Cat. Analysis: Divisible Statute and Record of Conviction Conviction is evaluated by elements of offense of conviction as proved by record, not by individual facts of case. Where statute prohibits conduct that has imm penalties – e.g., being an AF – as well as conduct that does not, no imm. penalty adheres unless the record of conviction establishes the offense of conviction had the adverse elements.
Where record of conviction is vague or lacks info, immigrant wins Record of conviction must establish that the offense of conviction contained the harmful element, or the element is considered unproved. – See Shepard v United States, 125 US 1254 (2005) (where reviewable record did not establish that burglary was of a dwelling as opposed to a car, not a “ crime of violence ” for sentencing purpose). – Already law in several circuits (see, e.g., US v Corona-Sanchez 291 F3d 1201(9th Cir 2002)(en banc)) but Shepard supersedes bad law in others.
Shepard limits reviewable record to limited documents Statutory definition, Charging document, Written plea agreement, Transcript of plea colloquy, and Any explicit factual finding by the trial judge to which the defendant assented.
Record of Conviction INCLUDES elements in statute and case law; Info in criminal charge, but only w/ proof def pled to the charge; Plea agreement & transcript of plea hearing; Court ’ s explicit factual finding to which the defendant assented, in conviction by plea; Admissions of D during plea, sentence; Jury instructions if req ’ d for guilt in jury case.

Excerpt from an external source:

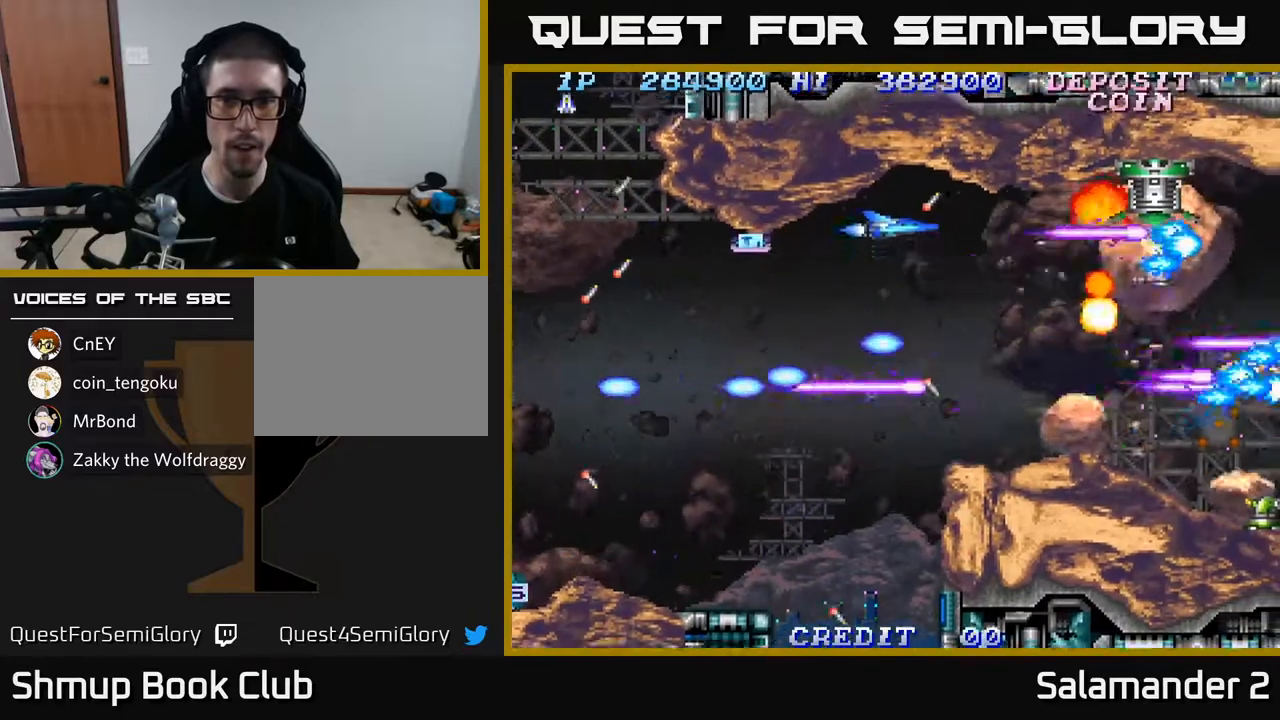
{"buttons": ["A"], "left_stick": "center", "right_stick": "center", "events": [[33, "DPAD_UP", "up"]]}
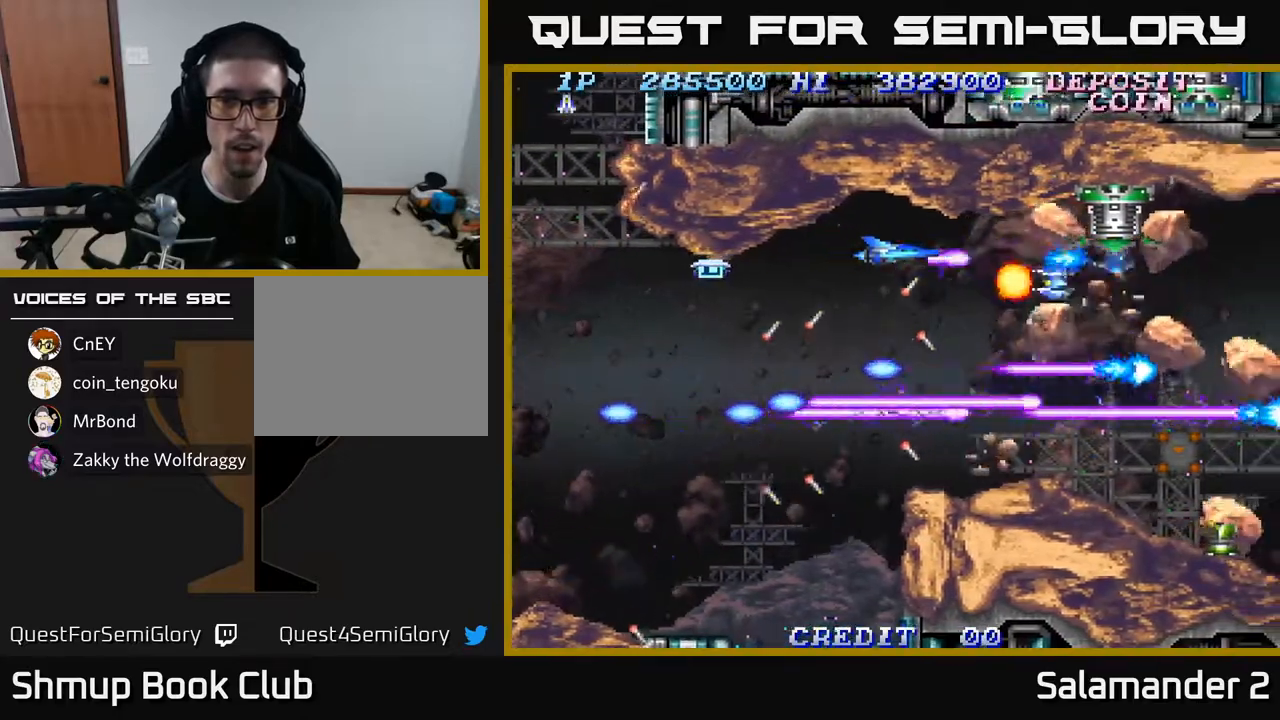
{"buttons": ["A", "DPAD_DOWN", "DPAD_LEFT"], "left_stick": "center", "right_stick": "center", "events": [[33, "DPAD_LEFT", "down"], [117, "DPAD_DOWN", "down"], [233, "DPAD_LEFT", "up"], [317, "DPAD_LEFT", "down"]]}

Record of Conviction DOES NOT INCLUDE Police reports (Shepard) Application for complaint (Shepard) prosecutor ’ s comments (Board of Immigration Appeals (BIA)) Probation or pre-sentence report (e.g., 9 th Cir., implicit in Shepard) Defendant ’ s admissions outside criminal hearing (e.g. to immigration authorities) (BIA)
Case Study Statute punishes unlawful possession of concealed firearm or switchblade. If Count I alleges “ possession of firearm, ” do not plead to unamended Count I. Create written plea agreement or plea colloquy amending Count I either to be vague, or to identify non-firearm weapon. Good plea is to whole statute in disjunctive ( “ or ” )
Avoiding bad admissions 1. Enter Alford plea without admitting guilt 2. Try entering “ no contest ” plea 3. Make scripted admissions of safe minimum facts 4. Admit only safe charge
Categorical Analysis is Universally Applicable We will use this strategy frequently to avoid all types of immigration consequences. Plea agreement or plea colloquy trumps any other information: you create the record of conviction. – See e.g. Chang v INS, 307 F.3d 1185 (9 th Cir. 2002).
Exercise 5: The Categorical Analysis 1. Does your state law have a statute that prohibits both firearms and other weapons? In practice, could you plead in a way that would not identify the firearm? 2. Which of the following can a court consult to determine elements of the offense of conviction, where the statute is divisible? – Charging document plus evidence that the person was convicted under the statute. – Charging document plus transcript of plea colloquy where defendant plead to “ Count I as written. ” – Police report.